Чтение онлайн

ЖАНРЫ

Девственность и другие рассказы. Порнография. Страницы дневника
Шрифт:

Но ничего подобного! Очевидно, то существовало для него в ином разрезе — и он сейчас, со мной, был вне связи с тем — а его столь протяжное «не-е-е» имело привкус каприза и легкомысленности, даже озорства. Он сплюнул. Плевком он еще сильнее подчеркнул в себе озорника, рассмеялся; смех обезоруживал его, лишал возможности отреагировать иначе: он посмотрел на меня искоса, с хитрецой:

— Я бы лучше с пани Марией!

Нет!

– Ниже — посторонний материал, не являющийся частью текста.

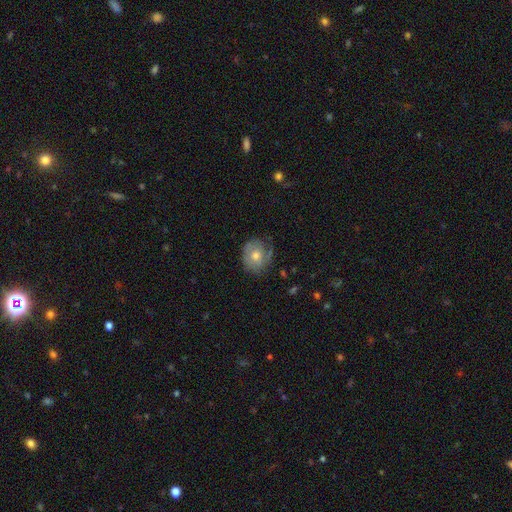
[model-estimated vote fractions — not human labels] Q: Smooth or featured?
A: featured or disk (50%); runner-up: smooth (42%)
Q: Merging?
A: none (65%); runner-up: minor disturbance (24%)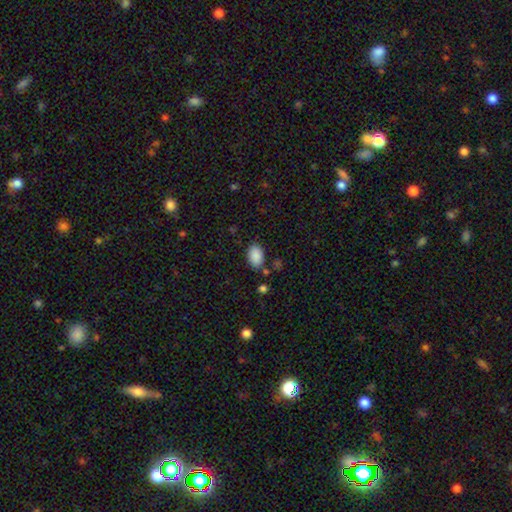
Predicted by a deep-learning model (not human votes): A smooth galaxy with no disk features (89%) that is in between round and cigar-shaped (90%). Merging: none (81%).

Это не могло быть правдой! Пани Мария с ее слезливой худобой! Но к чему тогда эти слова? Может потому, что он задрал юбку старой бабе? А на кой было задирать юбку, что за абсурд, мучительная загадка? Однако, я знал (и это был один из канонов моего литературного знания о людях), что человек иногда делает такое, что с виду может показаться совершенно бессмысленным, но человеку эти действия нужны лишь затем, что они определяют его — чтоб далеко не ходить за примером: кто-то способен на совершенно бессмысленное буйство, только чтобы не чувствовать себя трусом. А кто больше, чем молодежь, нуждается в таком самоопределении?… Кроме того, я был более чем уверен, что большинство действий и высказываний подростка, сидевшего рядом со мной с вожжами и кнутом, были именно теми действиями, которые он «производил над самим собой» — и даже можно было допустить, что наш — мой и Фридерика — тайный и восхищенный взгляд воодушевлял его на эту игру с собой

в еще большей степени, чем он об этом догадывался. Ну хорошо: прогуливался вчера с нами, шел, скучал, от нечего делать задрал бабе юбку, чтоб немного схохмить, а захотелось ему сделать это может быть затем, чтоб из желанного стать страстно желающим. Мальчишеская эквилибристика. Хорошо. Но теперь, зачем он снова вернулся к той теме, признаваясь, что «ему бы лучше» с пани Марией, не скрывалось ли здесь какое-то агрессивное на этот раз желание?

— Думаешь, я так тебе и поверил? — сказал я. — Что ты пани Марию предпочитаешь Гене? Что за чушь ты несешь! — На что он ответил твердо и ясно: — А вот предпочитаю.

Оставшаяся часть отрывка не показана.